STORED DATA
=-=-=

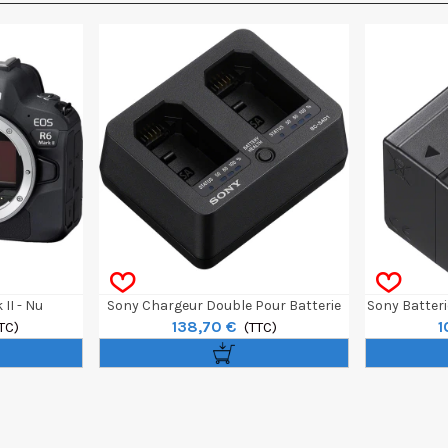
II - Nu
Sony Chargeur Double Pour Batterie
Sony Batter
138,70 €
1
TC)
NP-SA100
(TTC)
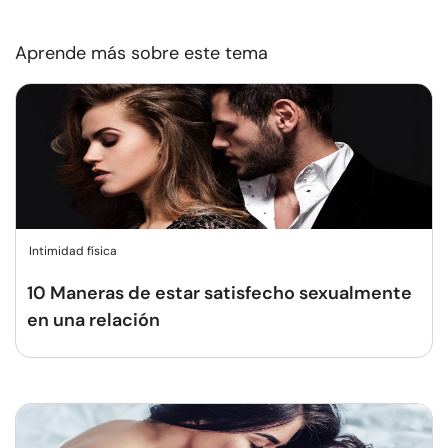
Aprende más sobre este tema
Intimidad física
10 Maneras de estar satisfecho sexualmente
en una relación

=-=-=

EXERCISE INSTRUCTIONS
Can you copy the text of each entry above line for line, with no changes, and leave out the pictures?

TASK OUTPUT
II - Nu
Sony Chargeur Double Pour Batterie
Sony Batter
138,70 €
1
TC)
NP-SA100
(TTC)
Aprende más sobre este tema
Intimidad física
10 Maneras de estar satisfecho sexualmente
en una relación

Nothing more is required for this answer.